Sources of plain-text documents:
+-------+

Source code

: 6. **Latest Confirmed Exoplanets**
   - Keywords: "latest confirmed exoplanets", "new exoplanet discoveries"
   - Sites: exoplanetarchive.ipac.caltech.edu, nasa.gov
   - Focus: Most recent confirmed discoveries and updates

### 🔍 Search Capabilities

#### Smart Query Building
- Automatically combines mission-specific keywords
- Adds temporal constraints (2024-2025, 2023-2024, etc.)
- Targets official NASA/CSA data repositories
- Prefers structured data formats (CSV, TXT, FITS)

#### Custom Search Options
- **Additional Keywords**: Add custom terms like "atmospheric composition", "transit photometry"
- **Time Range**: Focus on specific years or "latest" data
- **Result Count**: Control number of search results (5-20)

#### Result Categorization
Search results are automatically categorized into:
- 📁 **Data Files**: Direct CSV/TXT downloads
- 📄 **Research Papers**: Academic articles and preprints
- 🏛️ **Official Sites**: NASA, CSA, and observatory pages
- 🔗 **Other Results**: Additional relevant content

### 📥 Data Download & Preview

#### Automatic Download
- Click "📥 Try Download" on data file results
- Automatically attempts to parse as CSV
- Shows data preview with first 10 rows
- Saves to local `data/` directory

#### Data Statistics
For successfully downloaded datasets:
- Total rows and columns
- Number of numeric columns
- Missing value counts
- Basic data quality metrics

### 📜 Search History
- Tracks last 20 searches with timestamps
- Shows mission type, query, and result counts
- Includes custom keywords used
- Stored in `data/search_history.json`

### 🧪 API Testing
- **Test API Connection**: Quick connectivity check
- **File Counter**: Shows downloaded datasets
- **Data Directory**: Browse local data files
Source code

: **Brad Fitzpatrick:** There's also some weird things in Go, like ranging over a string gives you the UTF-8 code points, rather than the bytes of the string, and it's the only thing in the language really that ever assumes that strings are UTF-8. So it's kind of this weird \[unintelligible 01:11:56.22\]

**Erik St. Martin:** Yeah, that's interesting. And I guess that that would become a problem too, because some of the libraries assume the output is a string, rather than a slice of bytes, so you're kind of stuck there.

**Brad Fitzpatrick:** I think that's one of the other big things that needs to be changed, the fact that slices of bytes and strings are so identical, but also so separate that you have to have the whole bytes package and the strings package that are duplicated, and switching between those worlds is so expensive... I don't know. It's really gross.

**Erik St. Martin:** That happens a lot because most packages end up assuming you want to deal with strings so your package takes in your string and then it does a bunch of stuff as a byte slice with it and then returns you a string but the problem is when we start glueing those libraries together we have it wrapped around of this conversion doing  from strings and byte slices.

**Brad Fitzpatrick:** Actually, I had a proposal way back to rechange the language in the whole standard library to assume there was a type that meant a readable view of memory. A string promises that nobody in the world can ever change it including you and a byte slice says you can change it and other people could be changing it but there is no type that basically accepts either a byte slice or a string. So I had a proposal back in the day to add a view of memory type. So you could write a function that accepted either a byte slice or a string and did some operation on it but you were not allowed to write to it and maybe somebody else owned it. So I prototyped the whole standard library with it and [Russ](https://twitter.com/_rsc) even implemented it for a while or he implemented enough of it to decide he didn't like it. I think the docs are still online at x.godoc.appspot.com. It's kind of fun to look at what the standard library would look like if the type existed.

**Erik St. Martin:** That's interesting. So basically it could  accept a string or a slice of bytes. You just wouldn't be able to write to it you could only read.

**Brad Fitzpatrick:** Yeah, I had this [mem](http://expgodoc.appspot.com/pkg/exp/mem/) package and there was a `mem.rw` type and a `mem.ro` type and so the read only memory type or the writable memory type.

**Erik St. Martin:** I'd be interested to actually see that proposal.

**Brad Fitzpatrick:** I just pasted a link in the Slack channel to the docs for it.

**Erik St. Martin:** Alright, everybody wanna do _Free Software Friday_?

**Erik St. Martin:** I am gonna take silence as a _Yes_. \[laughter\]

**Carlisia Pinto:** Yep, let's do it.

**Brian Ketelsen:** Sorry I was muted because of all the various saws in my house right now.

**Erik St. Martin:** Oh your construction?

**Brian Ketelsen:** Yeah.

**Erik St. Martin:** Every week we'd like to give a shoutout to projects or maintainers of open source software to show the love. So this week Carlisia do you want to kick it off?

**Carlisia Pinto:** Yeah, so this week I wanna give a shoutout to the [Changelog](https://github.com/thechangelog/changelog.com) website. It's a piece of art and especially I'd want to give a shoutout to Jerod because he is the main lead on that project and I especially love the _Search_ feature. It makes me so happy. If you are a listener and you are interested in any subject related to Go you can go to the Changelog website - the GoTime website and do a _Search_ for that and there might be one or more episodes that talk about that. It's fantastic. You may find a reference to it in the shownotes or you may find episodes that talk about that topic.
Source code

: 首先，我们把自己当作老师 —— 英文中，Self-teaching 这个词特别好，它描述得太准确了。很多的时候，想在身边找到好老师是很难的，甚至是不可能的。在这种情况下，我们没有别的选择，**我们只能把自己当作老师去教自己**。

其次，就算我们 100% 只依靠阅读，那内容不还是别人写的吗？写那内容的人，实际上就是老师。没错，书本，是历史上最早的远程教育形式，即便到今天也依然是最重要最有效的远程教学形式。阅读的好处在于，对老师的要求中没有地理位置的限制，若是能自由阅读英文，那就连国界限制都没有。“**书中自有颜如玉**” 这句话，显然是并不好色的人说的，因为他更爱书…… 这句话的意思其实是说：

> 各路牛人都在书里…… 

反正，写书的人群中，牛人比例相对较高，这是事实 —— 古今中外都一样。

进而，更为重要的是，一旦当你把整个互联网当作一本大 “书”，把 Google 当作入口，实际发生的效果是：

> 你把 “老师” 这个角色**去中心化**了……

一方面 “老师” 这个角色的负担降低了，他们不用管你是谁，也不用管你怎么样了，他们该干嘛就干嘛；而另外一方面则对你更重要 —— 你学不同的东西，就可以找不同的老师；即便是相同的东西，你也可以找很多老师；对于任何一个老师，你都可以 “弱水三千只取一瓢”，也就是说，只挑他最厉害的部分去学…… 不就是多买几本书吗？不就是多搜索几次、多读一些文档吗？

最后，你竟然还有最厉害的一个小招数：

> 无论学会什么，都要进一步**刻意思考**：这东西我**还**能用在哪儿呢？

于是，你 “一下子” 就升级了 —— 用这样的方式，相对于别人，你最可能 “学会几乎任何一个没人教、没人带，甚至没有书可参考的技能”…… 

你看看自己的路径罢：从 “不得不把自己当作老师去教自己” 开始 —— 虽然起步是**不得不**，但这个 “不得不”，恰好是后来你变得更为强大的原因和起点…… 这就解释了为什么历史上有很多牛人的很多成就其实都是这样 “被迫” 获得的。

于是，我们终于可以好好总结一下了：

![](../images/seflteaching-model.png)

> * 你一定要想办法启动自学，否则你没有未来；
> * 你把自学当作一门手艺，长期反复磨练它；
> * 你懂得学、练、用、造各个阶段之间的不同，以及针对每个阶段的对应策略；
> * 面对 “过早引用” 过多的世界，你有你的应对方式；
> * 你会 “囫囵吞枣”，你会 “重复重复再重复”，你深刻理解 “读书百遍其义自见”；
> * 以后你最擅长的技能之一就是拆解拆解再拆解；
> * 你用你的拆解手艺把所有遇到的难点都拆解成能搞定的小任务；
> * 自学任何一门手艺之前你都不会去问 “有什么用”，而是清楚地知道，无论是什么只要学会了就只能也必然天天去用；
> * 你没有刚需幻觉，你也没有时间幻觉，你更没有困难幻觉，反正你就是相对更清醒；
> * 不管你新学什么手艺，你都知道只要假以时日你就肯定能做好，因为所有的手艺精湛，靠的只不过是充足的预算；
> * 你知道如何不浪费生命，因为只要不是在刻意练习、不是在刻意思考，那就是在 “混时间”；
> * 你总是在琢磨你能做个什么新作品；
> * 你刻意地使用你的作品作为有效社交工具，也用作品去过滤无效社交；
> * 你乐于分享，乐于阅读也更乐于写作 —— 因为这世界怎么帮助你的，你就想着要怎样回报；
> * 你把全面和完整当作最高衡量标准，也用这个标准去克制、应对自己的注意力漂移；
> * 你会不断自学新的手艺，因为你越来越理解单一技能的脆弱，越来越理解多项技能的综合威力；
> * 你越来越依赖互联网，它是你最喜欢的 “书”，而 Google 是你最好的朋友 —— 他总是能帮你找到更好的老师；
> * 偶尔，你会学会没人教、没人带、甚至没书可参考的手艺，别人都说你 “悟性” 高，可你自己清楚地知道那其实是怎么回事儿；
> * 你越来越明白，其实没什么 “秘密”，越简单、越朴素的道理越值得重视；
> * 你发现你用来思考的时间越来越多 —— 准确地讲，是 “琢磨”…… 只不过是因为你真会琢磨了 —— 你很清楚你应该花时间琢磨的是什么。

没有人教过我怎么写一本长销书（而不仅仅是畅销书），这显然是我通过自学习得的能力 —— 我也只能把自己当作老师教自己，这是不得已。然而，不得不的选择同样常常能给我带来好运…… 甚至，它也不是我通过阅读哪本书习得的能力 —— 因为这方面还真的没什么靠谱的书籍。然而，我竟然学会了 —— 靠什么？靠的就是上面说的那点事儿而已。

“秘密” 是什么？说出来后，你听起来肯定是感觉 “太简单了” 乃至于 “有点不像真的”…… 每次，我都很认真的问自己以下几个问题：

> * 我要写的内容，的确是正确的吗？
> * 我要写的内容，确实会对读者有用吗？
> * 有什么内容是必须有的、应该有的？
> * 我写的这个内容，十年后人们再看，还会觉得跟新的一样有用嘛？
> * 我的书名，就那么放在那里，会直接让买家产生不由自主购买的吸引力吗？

+-------+

Directive – Count how many lines of the data contain the word "just", and give only that number.

Result below – 2